In the previous two sections we learned how to draw some graphs and how to look for correlations between factors in the Bearable data export.
Today we will look into how we can correlate your mood with factors.
Split details into factors
This should look familiar:
library(tidyverse)
data <- read.csv("./data/latest.csv")
df <- data %>% filter(data$category == "Mood" | data$category == "Factors" )
for (v in 1:nrow(df)) {
curr_date <- df$date[v]
same_dates <- df %>% filter(df$date == curr_date)
df$detail[v] <- paste(same_dates$detail, collapse = ' | ')
}
df <- df %>% distinct(date, .keep_all = TRUE)
for (v in 1:nrow(df)) {
factors <- str_split(df$detail[v], pattern="\ \\|\ ", simplify=TRUE)
for (f in factors) {
if (f == "|" || f == "") {
next
}
if (!(f %in% colnames(df))) {
df[f] <- as.logical(c(FALSE)*nrow(df))
}
df[v, f] <- TRUE
}
}
drop <- c("detail", "notes", "time.of.day", "category", "weekday", "day")
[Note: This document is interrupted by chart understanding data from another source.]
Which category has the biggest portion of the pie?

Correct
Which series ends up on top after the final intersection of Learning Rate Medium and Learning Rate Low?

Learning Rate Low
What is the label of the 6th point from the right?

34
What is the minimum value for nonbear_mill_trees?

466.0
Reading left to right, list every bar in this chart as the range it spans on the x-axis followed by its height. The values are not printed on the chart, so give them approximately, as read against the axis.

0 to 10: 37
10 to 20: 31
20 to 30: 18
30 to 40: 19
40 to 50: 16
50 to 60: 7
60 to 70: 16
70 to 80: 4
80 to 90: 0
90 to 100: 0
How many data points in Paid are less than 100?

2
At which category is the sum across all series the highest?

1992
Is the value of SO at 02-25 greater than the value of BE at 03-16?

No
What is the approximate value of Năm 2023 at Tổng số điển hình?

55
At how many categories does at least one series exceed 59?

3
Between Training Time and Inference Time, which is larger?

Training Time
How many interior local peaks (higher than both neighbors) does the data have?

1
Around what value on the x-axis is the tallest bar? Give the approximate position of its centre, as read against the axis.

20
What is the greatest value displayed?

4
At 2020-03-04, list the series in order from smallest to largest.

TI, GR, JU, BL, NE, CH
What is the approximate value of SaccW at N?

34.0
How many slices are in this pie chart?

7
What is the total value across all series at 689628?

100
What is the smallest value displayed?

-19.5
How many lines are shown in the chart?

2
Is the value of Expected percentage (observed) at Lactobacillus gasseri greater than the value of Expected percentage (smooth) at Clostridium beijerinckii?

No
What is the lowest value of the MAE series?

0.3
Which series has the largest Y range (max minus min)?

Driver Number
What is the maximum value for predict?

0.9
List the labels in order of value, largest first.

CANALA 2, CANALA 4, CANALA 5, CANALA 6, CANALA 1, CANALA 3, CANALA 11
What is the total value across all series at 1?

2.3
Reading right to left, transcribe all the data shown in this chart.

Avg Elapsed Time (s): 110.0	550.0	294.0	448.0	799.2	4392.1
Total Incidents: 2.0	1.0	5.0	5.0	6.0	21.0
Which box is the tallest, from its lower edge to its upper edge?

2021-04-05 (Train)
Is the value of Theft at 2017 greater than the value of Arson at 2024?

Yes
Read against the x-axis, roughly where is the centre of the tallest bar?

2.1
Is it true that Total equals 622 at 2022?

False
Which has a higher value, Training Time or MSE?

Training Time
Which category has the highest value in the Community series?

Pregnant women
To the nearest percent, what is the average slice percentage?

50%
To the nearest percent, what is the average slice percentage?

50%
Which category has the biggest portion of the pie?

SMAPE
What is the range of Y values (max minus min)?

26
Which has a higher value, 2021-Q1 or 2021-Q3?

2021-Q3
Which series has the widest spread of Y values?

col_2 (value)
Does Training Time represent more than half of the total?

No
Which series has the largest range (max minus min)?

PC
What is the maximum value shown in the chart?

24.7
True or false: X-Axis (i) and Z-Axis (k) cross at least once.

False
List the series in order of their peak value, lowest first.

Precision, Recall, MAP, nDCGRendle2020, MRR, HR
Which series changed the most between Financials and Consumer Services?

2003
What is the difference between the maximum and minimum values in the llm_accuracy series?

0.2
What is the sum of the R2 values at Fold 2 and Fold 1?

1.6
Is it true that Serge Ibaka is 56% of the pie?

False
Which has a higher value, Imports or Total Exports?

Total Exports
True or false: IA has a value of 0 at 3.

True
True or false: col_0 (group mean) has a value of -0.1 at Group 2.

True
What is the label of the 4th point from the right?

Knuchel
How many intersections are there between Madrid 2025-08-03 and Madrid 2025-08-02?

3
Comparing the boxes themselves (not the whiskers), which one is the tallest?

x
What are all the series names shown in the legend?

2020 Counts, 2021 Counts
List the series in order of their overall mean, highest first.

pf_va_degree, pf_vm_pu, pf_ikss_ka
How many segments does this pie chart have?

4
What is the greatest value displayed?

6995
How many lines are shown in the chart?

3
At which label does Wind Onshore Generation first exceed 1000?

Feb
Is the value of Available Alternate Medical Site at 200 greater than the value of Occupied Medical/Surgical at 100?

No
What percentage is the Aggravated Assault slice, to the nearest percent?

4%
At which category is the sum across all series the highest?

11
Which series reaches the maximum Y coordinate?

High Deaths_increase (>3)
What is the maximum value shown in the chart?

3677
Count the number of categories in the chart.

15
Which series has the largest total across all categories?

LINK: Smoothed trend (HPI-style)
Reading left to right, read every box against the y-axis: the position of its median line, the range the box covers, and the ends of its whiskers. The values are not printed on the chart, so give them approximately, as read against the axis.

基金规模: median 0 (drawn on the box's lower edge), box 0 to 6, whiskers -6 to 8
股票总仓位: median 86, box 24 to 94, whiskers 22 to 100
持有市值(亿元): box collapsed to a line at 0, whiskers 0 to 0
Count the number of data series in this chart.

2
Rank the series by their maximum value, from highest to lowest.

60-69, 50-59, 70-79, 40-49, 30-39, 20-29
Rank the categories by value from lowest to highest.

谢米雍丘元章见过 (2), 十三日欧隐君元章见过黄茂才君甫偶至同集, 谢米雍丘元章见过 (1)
df <- df[,!(names(df) %in% drop)]
Let’s average mood by date and write it back to the dataframe:
mood <- data %>% filter(data$category == "Mood")
mood$rating.amount <- as.numeric(mood$rating.amount)
mood <- mood %>% group_by(date) %>%
summarise_at(vars(rating.amount), list(rating.amount = mean))
for (i in 1:nrow(df)) {
df$rating.amount[i] <- mood$rating.amount[mood$date == df$date[i]][1]
}
df$rating.amount <- as.numeric(df$rating.amount)
We can drop the date field now:
drop <- c("date")
df <- df[,!(names(df) %in% drop)]
We only care about strong correlations (> 0.5):
corr <- cor(df)[, "rating.amount"] %>% sort
corr <- corr[abs(corr) > 0.5]
Plot the result:
c <- data.frame(name=names(corr), value=corr)
ggplot(c, aes(y=value, x=name, fill=value)) +
scale_y_continuous(limits = c(-1,1)) +
geom_bar(stat="identity")
(The data is generated, for privacy reasons.)
Looking for statistically significant influencing factors
A strong correlation is a good indicator that something is statistically significant, but it’s best to make sure.
Let’s choose a factor and build a linear model:
> summary(glm(df$rating.amount ~ df$Cloudy))
Call:
glm(formula = df$rating.amount ~ df$Cloudy)
Deviance Residuals:
Min 1Q Median 3Q Max
-0.49468 -0.33611 -0.09468 -0.03611 1.15532
Coefficients:
Estimate Std. Error t value Pr(>|t|)
(Intercept) 6.5361 0.2742 23.836 5.82e-08 ***
df$CloudyTRUE -1.4414 0.3679 -3.918 0.00576 **
---
Signif. codes: 0 ‘***’ 0.001 ‘**’ 0.01 ‘*’ 0.05 ‘.’ 0.1 ‘ ’ 1
(Dispersion parameter for gaussian family taken to be 0.3007786)
Null deviance: 6.7226 on 8 degrees of freedom
Residual deviance: 2.1055 on 7 degrees of freedom
AIC: 18.467
Number of Fisher Scoring iterations: 2
The two stars (**) show that our model is statistically significant (p < 0.01).